There are many threads, but so that this doesn’t go on too long, two major threads will be canvassed: Rwanda’s role and the Tutsi pastoralist factor. After the genocide, Rwanda’s old Hutu forces morphed into the Democratic Forces for the Liberation of Rwanda (FDLR) based in DRC, vowing to topple the RPF government in Kigali and eliminate Tutsi. They launched attacks on Rwanda from across the border, thus less frequently in recent years, prompting Kigali to respond with a muscular defensive posture at their common border. Though it denies backing M23 with troops (some claim up to 4,000), given the threat (with DRC President Felix Tshisekedi threatening to match on Kigali and effect regime change), it’s not unreasonable to think Rwanda is tipping the scales in the background.

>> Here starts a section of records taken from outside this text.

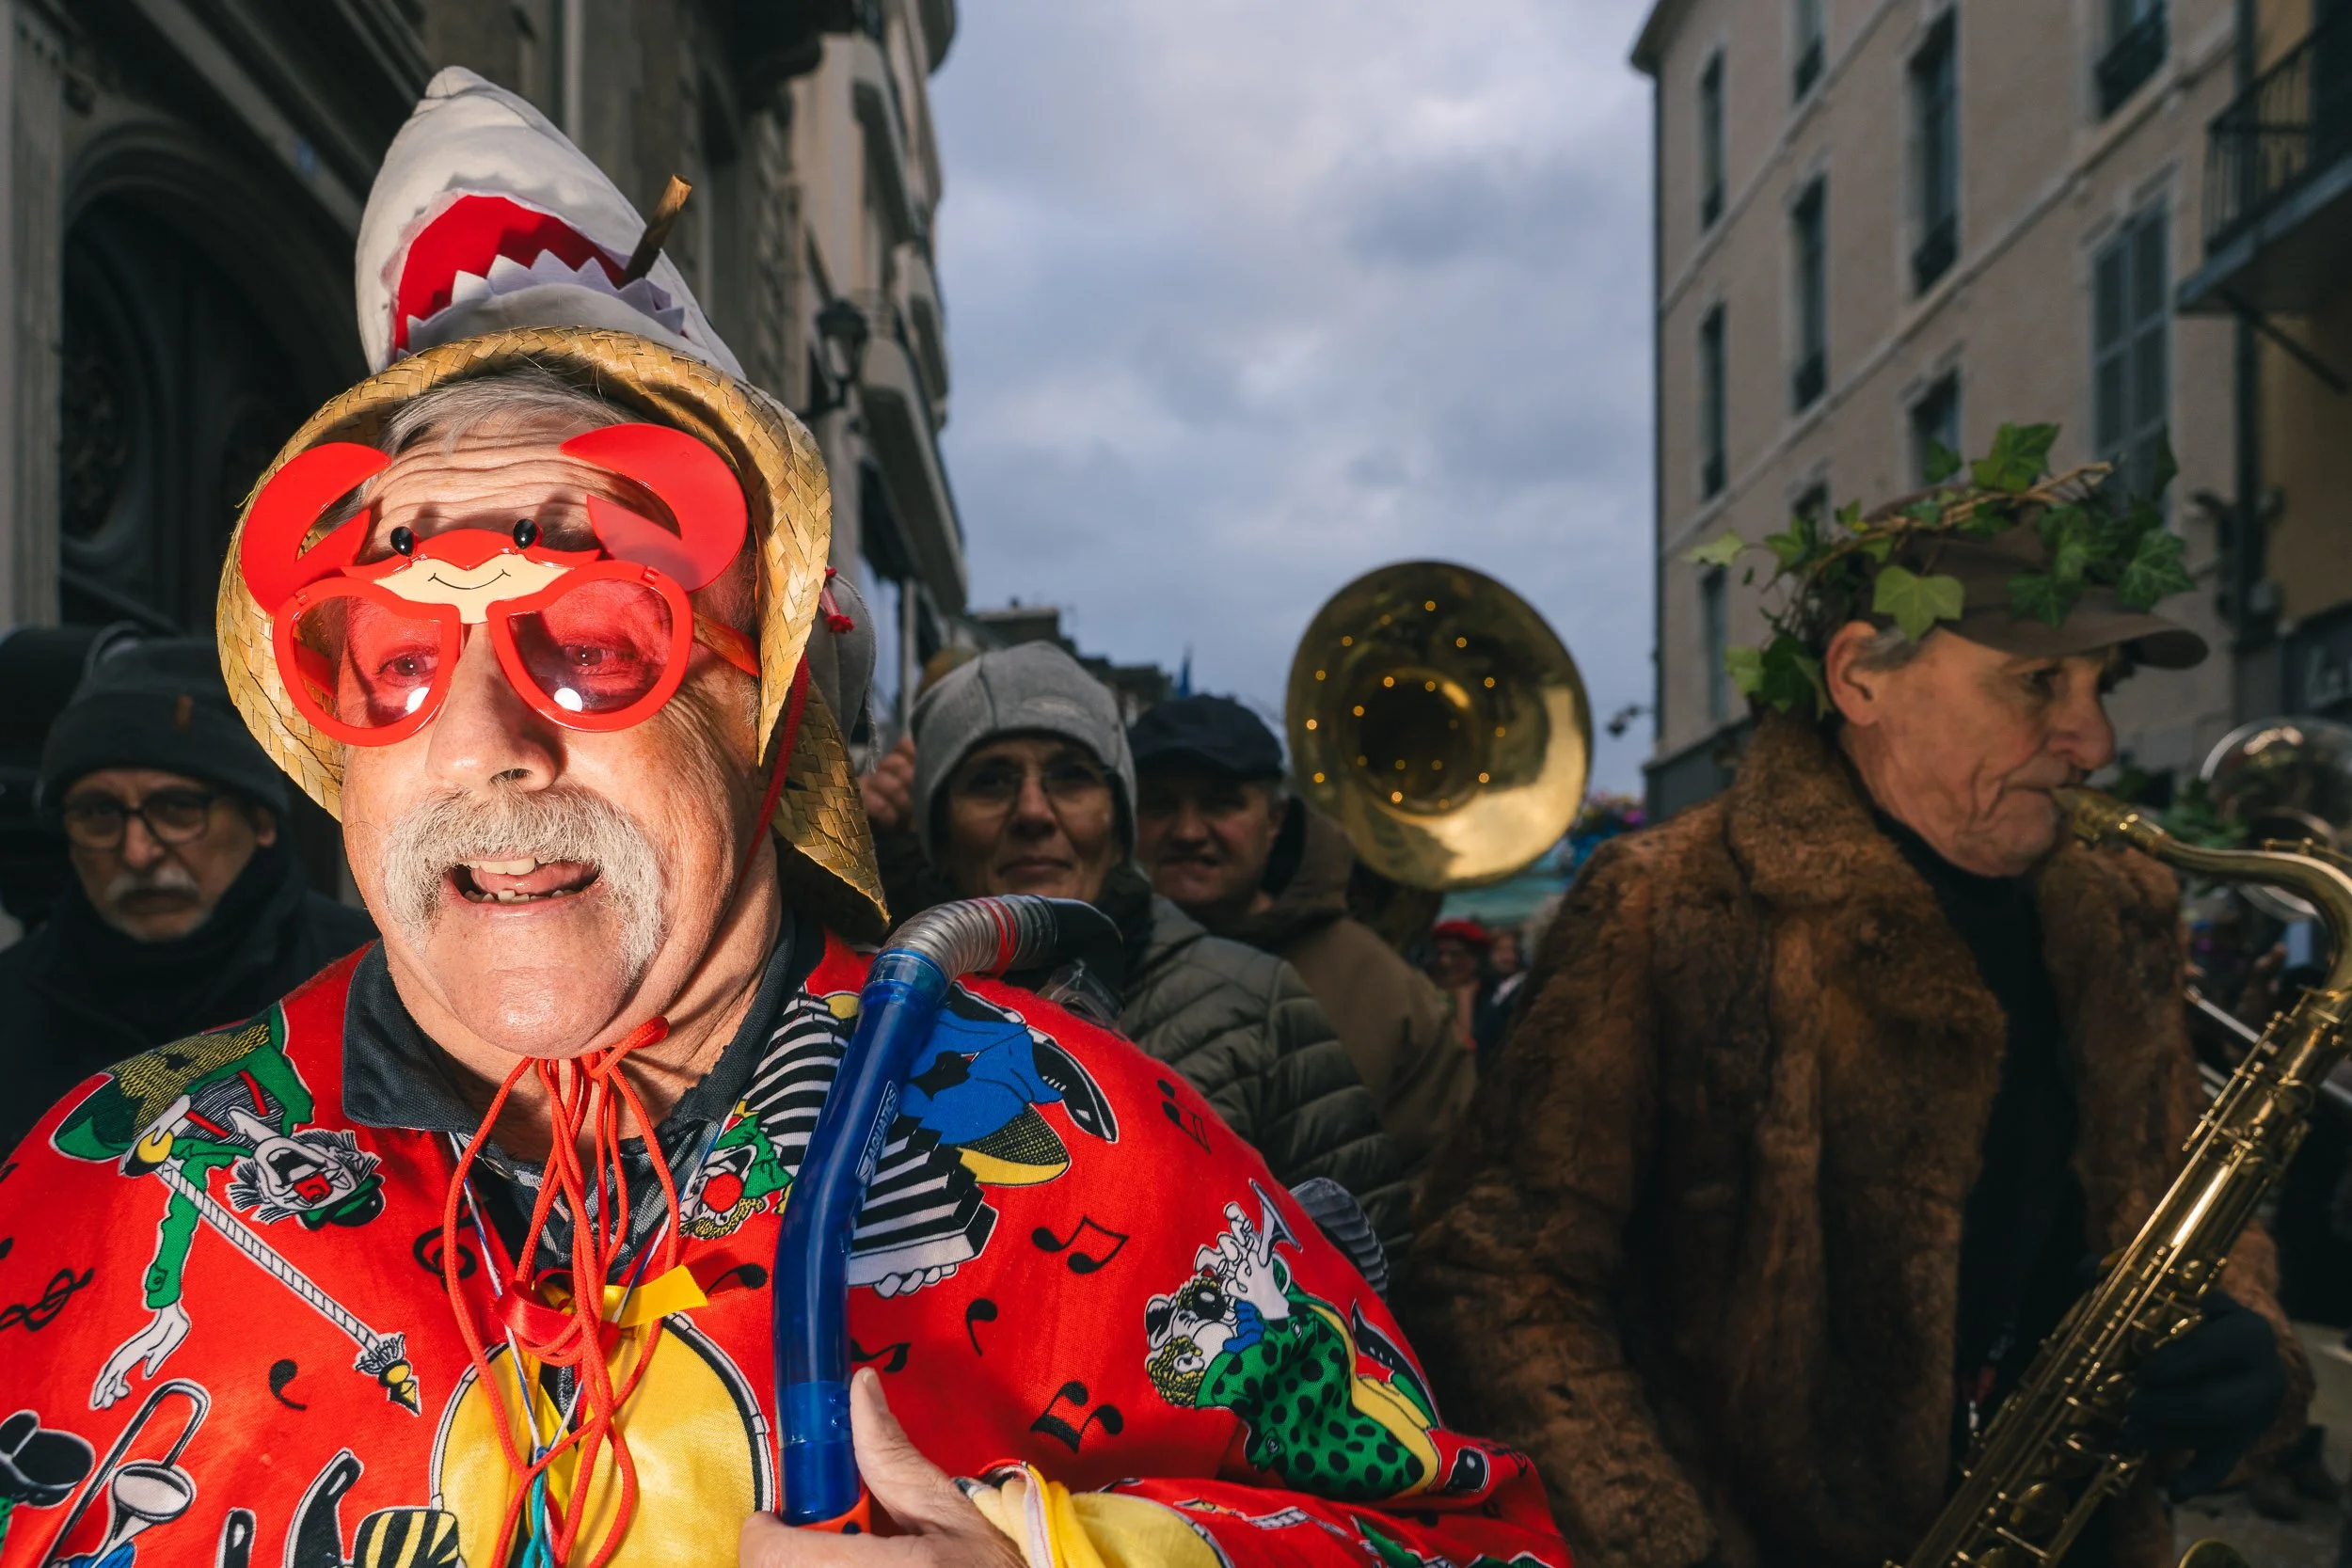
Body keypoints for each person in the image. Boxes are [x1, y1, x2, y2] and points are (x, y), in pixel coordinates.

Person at [0, 71, 1568, 1568]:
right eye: (400, 657)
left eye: (593, 637)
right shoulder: (121, 1171)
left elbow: (1476, 1539)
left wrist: (1055, 1551)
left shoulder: (1096, 1158)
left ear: (763, 699)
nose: (483, 743)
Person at [1399, 451, 2307, 1568]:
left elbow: (2178, 1206)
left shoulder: (2122, 909)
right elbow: (1495, 1274)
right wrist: (1655, 1541)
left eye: (2099, 687)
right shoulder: (1666, 901)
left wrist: (2242, 1340)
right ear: (1860, 679)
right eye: (2037, 683)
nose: (2094, 744)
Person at [873, 644, 1413, 1256]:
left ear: (1118, 821)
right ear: (938, 833)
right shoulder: (877, 1011)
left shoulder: (1258, 1003)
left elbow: (1372, 1274)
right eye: (990, 781)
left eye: (1071, 777)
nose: (1032, 811)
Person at [0, 639, 375, 1151]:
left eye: (178, 808)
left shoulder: (375, 988)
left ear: (260, 820)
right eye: (98, 814)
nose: (137, 853)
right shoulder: (13, 1010)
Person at [1129, 694, 1470, 1174]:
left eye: (1221, 804)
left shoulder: (1385, 989)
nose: (1187, 831)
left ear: (1275, 821)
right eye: (1159, 805)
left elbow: (1440, 1181)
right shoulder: (1077, 965)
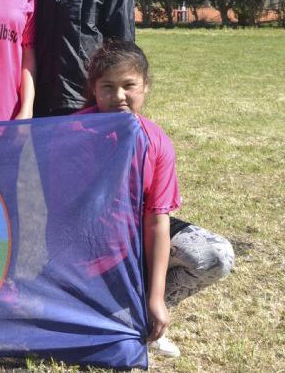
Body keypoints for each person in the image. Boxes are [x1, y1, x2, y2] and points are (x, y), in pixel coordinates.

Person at [80, 39, 234, 359]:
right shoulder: (74, 133)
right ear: (93, 89)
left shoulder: (156, 141)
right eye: (107, 86)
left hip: (140, 231)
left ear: (145, 87)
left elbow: (156, 220)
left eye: (129, 85)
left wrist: (156, 298)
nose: (119, 95)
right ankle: (120, 311)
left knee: (217, 256)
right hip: (90, 244)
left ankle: (146, 317)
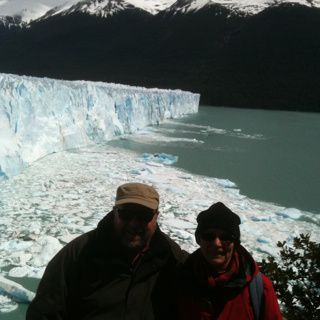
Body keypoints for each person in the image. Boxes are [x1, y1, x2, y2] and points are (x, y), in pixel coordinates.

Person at [27, 182, 187, 320]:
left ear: (156, 216)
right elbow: (45, 312)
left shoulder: (169, 255)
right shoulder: (79, 254)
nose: (134, 223)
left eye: (144, 215)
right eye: (126, 213)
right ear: (115, 212)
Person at [178, 202, 282, 320]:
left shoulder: (259, 288)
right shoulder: (182, 279)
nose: (217, 243)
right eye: (209, 236)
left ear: (235, 243)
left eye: (225, 237)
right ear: (199, 239)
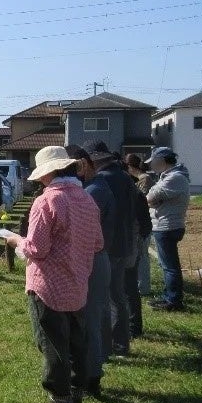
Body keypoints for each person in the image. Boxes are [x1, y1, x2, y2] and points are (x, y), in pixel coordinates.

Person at [5, 146, 103, 403]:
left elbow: (36, 248)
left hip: (48, 285)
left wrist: (15, 240)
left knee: (52, 345)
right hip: (77, 283)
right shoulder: (87, 199)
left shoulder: (47, 201)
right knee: (75, 344)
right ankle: (75, 402)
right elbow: (97, 243)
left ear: (48, 173)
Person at [65, 145, 114, 398]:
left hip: (92, 260)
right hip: (98, 258)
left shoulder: (91, 192)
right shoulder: (95, 188)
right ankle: (93, 371)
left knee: (89, 323)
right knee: (95, 318)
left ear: (83, 164)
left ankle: (90, 379)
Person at [82, 140, 138, 357]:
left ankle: (109, 345)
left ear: (93, 159)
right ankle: (121, 341)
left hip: (108, 245)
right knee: (117, 295)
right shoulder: (124, 176)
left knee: (104, 299)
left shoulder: (102, 181)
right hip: (123, 241)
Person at [145, 147, 190, 311]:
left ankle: (173, 300)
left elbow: (150, 197)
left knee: (170, 266)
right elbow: (151, 196)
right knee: (168, 265)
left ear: (162, 161)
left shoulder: (174, 178)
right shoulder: (168, 176)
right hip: (166, 225)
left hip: (167, 226)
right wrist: (153, 199)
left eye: (153, 162)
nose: (152, 166)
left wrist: (153, 199)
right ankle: (169, 296)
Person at [125, 154, 156, 297]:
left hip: (141, 223)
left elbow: (143, 199)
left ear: (130, 167)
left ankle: (143, 288)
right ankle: (140, 286)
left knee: (142, 256)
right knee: (140, 256)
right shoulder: (140, 179)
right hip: (142, 222)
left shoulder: (144, 179)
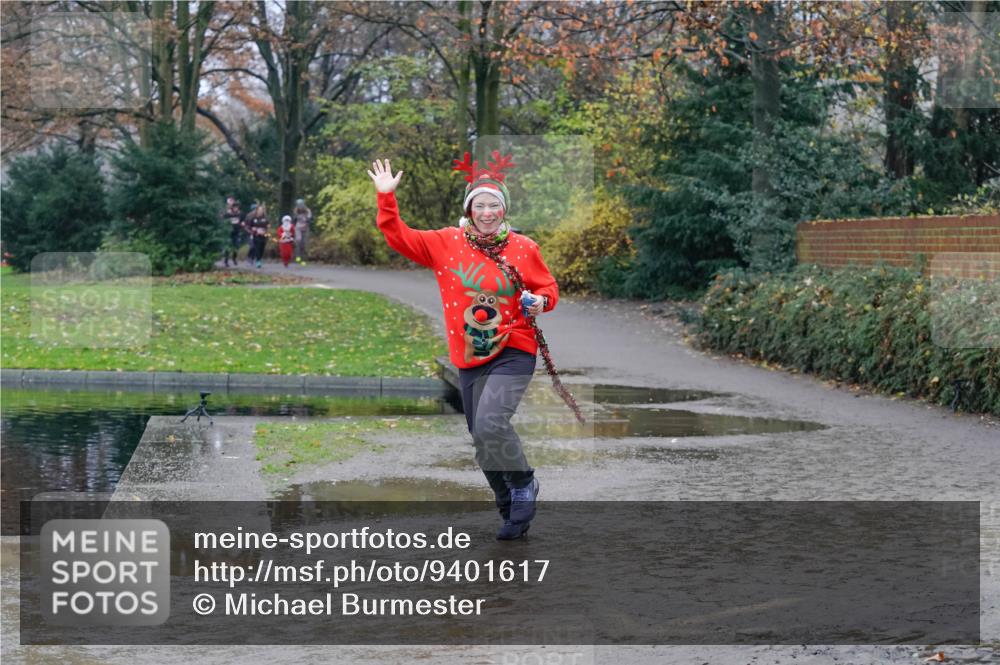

Inside DRC, the FDLR became Kinshasa’s hired muscle, helping purge Tutsi pastoralists and Hutu farmers to clear land for mining—sometimes acting alone, sometimes alongside the DRC army or allied militias. They have slaughtered cattle, felled trees, and torched farms in a grim, underreported saga.

This has played out in a specific way with the pastoralists in the fully tropical part of Africa. First of all, pastoralists have a very different relationship with their cattle, than farmers have with their crops.
A cow’s gestation period is nine months; in that time, a bean farmer gets five harvests. Burn a farmer’s field, and he can replant tomorrow. Burn a pastoralist’s kraal and kill his herd, and he is ruined—perhaps for three years. Farmers flee with seeds and plant maize anywhere; pastoralists do not have that option.
Pastoralists invest daily effort into their cattle, forming bonds that farmers do not share with crops. In East Africa, they name their cows—think “Nyamurunga” (the beautiful one)—while farmers do not name banana trees. Historically, pastoralists have lost fertile land to farmers (a story for another day), so outside the full African tropics—like the Fulani in West Africa, the Borana Oromo in Ethiopia and Darod (Ogaden) Somalis – they roam mainly semi-arid, arid, and the less fertile lands to raise their cattle.
But in eastern DRC’s volcanic jackpot—fertile, cattle-friendly, and mineral-rich—pastoralists won the ecological lottery thrice.
If a Somali Darod fights tooth and nail for his herd and scrubby pasture, a militant strike among the Congolese Tutsi pastoralist fights three times as hard for this green paradise. Strip away all the distractions, and the war in eastern DRC boils down to a battle between cows and minerals. It might sound simplistic, but nothing sums it up more neatly.